Mr Sanader said he had not taken the decision easily. He also denied being ill or dropping his post to "engage in EU institutions."

"I have always said that politics is not an end in itself," he said.

Reacting to the news, EU enlargement commissioner Olli Rehn said: "I have highly appreciated to work with Ivo Sanader on the EU accession of Croatia even if we sometimes had difficult issues to discuss in the negotiations. His leadership and commitment to European integration was instrumental to the progress we made."

"I encourage Croatia now to settle his succession rapidly so as to continue with the important reforms still ahead to get ready for EU membership."

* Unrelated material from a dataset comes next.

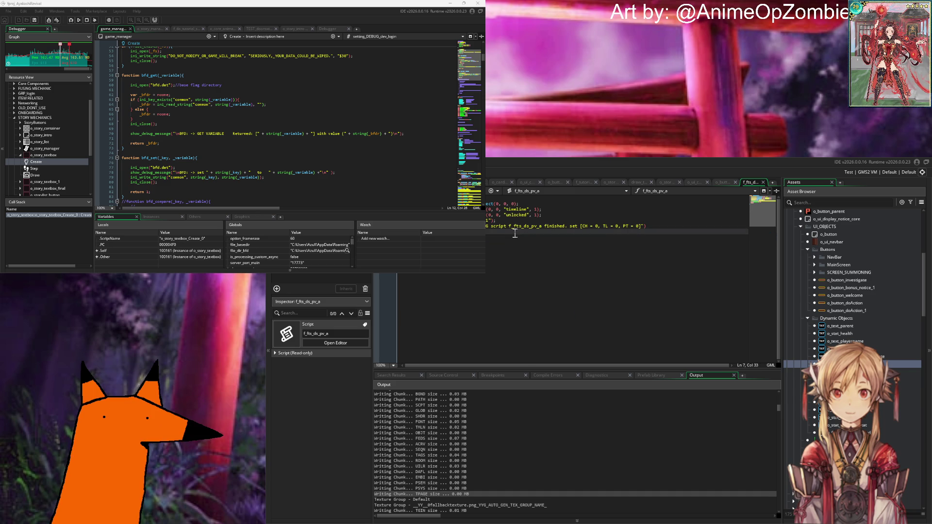
pyautogui.press('F5')
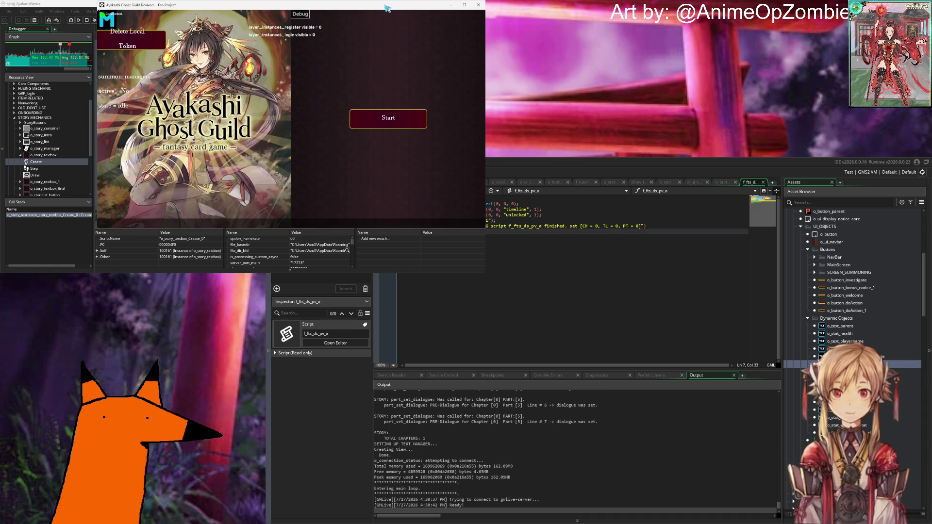
# Attempt to log in with the prefilled account from the Start screen.
pyautogui.click(327, 130)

Mr Sanader has said that his deputy Jadranka Kosor would be replacing him at the post, according to Croatian media, although it is the country's president who will appoint the new prime minister.

Most popular politician

Mr Sanader, leader of the conservative Croatian Democratic Union (HDZ), is the longest serving Croatian prime minister since the break-up of the former Yugoslavia and the only one to have had two consecutive terms in office. He was first elected in 2003 before being re-elected in November 2007.

In 2004, his country was granted official EU candidate status, before starting actual membership talks in October 2005.

At the time, Mr Sanader was voted the most popular Croatian politician.

On 1 April this year, during his second term in office, Croatia joined Nato.

Speaking to the press, Mr Sanader expressed his satisfaction that "the strategic goals [Euro-Atlantic integration] have been achieved."

But Mr Sanader suffered a blow in December when Croatia's neighbour Slovenia blocked Zagreb's EU talks over a border dispute which the two countries have not been able to resolve for nearly 20 years.

Two weeks ago, EU-led talks to agree on a form of arbitration in the dispute failed as well and the issue now seems as blocked as ever, making Croatia's hoped-for 2011 membership unlikely.